--- START ---

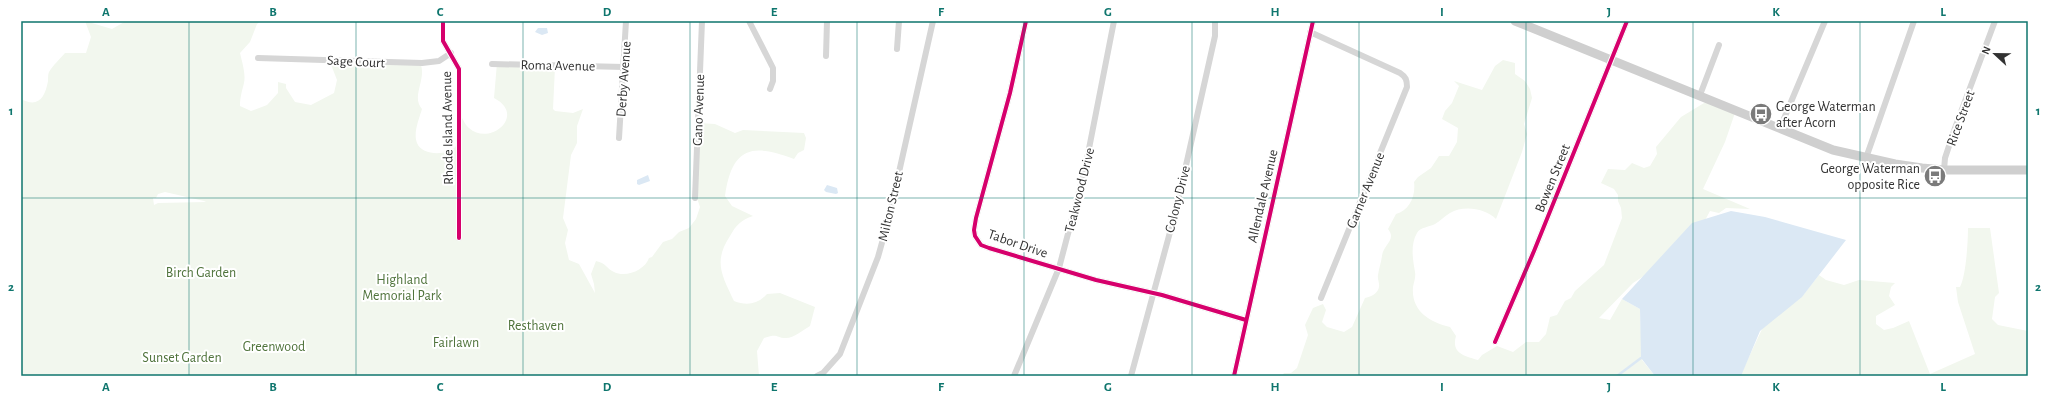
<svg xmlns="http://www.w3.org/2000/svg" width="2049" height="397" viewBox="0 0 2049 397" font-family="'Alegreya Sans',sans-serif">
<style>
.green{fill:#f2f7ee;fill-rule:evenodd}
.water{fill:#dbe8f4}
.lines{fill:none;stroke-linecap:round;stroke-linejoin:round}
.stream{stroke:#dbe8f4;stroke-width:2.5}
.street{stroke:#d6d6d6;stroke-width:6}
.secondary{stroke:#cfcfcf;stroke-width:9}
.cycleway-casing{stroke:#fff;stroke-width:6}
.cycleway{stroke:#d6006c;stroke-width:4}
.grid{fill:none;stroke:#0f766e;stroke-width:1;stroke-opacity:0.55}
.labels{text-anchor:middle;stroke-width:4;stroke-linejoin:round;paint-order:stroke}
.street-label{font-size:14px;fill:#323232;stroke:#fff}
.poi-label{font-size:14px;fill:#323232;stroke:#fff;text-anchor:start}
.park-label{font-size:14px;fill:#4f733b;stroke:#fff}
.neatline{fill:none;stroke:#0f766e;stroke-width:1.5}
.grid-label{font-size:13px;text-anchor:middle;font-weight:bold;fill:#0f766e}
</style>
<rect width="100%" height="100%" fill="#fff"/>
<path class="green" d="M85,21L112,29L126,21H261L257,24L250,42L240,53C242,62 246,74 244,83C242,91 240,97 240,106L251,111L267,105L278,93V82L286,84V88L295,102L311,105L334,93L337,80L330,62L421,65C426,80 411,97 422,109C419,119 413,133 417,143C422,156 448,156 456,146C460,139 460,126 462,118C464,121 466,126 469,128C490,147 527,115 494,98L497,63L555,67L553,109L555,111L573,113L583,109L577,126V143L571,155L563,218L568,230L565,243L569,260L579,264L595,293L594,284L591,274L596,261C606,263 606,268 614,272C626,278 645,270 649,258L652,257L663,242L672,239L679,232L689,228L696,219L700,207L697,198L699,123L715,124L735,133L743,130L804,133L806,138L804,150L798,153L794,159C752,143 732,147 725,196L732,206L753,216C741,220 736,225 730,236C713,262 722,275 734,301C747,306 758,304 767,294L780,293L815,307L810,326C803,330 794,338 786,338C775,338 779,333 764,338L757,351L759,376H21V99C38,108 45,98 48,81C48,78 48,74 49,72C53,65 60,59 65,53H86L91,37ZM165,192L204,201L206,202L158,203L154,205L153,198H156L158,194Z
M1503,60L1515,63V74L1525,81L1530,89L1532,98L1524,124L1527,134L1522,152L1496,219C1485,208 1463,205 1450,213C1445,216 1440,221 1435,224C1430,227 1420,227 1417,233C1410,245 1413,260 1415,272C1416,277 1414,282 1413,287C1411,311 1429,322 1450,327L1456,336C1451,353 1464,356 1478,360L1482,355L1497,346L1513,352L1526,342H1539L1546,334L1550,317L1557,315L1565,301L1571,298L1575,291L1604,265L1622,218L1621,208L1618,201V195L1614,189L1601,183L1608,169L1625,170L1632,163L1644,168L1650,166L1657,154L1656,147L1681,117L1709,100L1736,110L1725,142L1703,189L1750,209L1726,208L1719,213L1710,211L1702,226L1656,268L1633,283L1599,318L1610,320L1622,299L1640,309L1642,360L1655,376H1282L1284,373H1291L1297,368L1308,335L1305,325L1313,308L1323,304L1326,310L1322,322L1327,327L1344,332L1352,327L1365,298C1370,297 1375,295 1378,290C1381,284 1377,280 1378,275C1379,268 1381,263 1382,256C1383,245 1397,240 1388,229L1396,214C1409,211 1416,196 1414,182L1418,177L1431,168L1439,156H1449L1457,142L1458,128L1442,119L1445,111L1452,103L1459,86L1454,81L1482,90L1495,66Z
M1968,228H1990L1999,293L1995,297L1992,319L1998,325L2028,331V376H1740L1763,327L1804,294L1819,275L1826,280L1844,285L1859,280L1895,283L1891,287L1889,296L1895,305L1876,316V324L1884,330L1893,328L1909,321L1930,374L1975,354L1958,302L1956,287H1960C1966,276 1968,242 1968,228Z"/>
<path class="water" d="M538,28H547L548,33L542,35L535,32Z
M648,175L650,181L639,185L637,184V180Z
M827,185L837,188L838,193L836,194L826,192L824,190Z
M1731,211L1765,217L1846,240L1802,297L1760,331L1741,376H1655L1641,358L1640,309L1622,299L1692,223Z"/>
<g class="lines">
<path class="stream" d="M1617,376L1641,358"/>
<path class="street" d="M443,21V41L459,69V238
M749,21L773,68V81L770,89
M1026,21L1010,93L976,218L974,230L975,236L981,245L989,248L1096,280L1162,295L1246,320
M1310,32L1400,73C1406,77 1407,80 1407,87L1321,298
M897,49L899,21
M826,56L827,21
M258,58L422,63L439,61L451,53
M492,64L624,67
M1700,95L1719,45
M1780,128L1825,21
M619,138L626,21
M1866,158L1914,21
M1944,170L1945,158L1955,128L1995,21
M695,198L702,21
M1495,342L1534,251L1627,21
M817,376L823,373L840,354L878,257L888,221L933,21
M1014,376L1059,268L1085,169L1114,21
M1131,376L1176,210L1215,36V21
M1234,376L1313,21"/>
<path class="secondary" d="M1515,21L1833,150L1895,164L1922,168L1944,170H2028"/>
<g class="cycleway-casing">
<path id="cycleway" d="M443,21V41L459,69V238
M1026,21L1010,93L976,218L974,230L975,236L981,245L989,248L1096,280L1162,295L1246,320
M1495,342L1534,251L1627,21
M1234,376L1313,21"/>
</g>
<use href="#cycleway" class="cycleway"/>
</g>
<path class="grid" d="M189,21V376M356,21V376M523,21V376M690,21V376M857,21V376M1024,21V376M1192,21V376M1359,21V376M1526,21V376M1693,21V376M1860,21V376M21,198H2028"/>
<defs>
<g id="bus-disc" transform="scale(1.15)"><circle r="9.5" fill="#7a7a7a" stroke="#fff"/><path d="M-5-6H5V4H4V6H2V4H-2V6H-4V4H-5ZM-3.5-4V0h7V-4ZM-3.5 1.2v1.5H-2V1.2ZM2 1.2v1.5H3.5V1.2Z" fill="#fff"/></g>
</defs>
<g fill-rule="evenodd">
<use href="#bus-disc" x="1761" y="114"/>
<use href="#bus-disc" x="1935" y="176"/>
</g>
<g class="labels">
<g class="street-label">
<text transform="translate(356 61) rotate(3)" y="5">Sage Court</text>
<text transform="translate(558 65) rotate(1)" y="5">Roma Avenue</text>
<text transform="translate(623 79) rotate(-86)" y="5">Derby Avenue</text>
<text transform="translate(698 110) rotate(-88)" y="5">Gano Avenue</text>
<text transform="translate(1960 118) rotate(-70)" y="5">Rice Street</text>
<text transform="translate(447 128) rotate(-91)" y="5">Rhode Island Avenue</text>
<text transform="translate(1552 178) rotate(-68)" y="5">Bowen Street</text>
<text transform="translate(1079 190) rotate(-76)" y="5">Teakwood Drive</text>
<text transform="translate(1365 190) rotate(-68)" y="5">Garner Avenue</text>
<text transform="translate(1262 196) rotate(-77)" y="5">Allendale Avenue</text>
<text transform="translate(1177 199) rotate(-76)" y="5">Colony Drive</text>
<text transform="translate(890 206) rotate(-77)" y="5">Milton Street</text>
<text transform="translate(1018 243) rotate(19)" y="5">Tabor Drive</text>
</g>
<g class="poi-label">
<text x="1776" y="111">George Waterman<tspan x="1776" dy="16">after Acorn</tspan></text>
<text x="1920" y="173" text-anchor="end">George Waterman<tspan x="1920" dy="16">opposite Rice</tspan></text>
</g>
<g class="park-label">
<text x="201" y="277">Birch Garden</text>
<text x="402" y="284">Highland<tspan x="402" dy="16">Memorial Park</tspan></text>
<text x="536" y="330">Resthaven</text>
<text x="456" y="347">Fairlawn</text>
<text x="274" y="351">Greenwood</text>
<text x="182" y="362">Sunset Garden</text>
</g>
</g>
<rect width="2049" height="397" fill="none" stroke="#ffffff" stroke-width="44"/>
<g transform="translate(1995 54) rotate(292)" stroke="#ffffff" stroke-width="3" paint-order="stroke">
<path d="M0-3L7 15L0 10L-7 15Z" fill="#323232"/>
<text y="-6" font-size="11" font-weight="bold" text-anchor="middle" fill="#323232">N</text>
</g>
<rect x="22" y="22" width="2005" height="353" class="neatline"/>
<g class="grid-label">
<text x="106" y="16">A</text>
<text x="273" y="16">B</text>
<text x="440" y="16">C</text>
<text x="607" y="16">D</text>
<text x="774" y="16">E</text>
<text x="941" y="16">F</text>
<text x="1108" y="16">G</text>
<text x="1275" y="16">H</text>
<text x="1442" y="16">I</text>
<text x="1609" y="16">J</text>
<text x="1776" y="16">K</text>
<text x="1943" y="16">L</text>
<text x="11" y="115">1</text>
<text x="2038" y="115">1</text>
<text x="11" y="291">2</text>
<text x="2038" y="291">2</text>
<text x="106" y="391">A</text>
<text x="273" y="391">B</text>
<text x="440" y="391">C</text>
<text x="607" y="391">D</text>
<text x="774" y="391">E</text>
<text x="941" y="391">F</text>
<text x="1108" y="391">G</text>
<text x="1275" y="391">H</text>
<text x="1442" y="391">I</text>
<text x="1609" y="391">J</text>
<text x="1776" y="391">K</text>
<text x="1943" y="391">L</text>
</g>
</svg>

--- END ---
--- START ---

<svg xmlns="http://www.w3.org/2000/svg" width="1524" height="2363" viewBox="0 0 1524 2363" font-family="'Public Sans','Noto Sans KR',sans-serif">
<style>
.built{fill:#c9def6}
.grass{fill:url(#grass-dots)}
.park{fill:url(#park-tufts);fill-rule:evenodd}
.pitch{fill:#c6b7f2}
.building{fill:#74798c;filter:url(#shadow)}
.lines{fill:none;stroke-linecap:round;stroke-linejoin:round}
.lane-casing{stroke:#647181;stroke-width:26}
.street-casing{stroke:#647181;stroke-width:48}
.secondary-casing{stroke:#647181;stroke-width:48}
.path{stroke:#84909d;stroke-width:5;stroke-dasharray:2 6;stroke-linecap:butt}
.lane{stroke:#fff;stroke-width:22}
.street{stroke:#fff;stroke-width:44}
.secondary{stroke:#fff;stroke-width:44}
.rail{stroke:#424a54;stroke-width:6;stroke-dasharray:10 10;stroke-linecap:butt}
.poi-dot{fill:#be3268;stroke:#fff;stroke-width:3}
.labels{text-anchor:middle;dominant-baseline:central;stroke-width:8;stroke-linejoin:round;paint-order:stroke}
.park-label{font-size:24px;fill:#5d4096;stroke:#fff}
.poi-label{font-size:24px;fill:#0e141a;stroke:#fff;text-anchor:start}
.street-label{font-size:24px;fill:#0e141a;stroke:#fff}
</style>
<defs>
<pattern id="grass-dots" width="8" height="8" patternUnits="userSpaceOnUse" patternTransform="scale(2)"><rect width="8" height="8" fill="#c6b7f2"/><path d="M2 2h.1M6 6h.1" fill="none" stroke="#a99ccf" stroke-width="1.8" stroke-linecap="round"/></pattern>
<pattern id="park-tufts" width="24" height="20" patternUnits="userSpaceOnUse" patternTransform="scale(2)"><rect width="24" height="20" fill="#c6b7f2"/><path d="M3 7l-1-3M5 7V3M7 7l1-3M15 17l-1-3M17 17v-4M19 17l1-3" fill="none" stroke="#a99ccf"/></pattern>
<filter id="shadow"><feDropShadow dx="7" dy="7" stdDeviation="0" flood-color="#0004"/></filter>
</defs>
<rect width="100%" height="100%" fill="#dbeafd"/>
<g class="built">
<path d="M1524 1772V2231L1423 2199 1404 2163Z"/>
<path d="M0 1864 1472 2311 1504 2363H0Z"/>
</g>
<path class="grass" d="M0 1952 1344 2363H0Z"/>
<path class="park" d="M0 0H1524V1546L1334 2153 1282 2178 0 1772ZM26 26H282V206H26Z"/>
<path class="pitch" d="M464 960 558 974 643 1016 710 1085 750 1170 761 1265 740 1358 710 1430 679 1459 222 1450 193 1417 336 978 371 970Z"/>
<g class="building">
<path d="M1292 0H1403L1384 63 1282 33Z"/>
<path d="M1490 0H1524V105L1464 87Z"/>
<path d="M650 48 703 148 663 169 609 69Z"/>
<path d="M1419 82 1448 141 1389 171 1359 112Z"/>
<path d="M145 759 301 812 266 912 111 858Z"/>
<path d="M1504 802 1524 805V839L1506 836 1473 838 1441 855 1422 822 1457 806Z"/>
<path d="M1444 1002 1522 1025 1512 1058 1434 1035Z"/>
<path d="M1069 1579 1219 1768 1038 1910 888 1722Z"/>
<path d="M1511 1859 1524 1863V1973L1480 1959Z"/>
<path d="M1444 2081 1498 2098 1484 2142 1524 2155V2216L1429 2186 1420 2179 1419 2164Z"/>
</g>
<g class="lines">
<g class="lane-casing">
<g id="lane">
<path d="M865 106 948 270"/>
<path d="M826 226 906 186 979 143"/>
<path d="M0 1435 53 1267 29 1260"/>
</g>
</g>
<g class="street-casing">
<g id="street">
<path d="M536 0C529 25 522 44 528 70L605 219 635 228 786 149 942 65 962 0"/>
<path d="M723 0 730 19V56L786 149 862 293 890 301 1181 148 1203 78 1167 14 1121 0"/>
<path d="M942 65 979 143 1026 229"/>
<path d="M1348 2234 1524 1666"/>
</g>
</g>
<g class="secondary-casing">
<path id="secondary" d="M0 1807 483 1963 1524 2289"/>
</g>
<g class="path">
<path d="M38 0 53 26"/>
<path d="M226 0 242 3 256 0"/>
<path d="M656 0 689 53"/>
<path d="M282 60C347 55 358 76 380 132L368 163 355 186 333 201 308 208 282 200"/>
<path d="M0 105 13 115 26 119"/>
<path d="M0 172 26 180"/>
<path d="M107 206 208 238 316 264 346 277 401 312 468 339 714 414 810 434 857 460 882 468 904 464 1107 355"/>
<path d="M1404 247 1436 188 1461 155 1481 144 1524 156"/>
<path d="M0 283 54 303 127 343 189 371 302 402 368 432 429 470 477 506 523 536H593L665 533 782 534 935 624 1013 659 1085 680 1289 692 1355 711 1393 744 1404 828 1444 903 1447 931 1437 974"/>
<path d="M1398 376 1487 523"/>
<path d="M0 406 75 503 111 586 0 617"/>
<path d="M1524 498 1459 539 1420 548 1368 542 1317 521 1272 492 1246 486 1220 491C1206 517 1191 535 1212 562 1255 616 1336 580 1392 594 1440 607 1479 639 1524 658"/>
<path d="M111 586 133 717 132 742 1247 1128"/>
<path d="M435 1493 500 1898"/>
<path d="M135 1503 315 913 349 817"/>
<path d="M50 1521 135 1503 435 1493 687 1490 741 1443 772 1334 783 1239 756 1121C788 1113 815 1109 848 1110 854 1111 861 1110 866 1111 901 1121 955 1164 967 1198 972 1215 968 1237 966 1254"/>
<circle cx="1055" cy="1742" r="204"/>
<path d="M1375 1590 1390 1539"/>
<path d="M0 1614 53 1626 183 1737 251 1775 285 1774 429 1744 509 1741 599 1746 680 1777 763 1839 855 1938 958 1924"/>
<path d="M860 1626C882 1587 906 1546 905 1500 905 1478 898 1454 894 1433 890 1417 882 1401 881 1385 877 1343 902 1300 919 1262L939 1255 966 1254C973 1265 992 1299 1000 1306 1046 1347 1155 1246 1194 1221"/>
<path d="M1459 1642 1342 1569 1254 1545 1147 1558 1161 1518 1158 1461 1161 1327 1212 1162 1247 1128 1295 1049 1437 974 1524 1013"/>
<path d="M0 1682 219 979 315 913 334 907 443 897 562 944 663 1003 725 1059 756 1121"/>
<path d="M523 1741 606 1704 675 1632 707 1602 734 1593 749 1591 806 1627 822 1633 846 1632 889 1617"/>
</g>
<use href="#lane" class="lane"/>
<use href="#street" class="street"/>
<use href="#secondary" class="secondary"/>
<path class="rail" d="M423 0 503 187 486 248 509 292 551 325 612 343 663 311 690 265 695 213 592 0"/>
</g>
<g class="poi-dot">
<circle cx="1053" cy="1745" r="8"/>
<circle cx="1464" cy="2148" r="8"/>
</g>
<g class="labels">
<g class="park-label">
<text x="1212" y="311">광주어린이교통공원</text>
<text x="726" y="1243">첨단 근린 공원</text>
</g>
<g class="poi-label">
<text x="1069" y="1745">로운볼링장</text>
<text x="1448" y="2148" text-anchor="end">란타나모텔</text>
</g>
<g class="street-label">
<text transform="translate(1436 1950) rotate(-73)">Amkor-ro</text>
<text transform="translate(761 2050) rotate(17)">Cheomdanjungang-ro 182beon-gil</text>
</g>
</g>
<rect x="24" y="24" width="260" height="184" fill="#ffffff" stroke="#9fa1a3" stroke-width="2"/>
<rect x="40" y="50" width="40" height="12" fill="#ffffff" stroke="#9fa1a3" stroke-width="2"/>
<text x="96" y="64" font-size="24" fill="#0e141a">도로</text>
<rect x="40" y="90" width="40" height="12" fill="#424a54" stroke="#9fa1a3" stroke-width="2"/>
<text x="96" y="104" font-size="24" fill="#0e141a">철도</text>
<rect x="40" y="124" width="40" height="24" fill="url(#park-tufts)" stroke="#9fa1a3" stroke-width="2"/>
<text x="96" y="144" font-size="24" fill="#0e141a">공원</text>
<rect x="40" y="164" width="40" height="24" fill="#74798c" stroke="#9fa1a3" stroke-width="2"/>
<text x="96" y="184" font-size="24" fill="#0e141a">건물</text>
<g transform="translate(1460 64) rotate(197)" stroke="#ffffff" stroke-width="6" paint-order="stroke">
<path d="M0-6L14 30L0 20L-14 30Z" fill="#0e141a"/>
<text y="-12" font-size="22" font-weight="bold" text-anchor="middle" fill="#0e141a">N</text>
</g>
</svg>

--- END ---

» What to produce:
Determine the number of lines in the data above that contain the word "serif", and provide only that figure.

» Output for this task:
2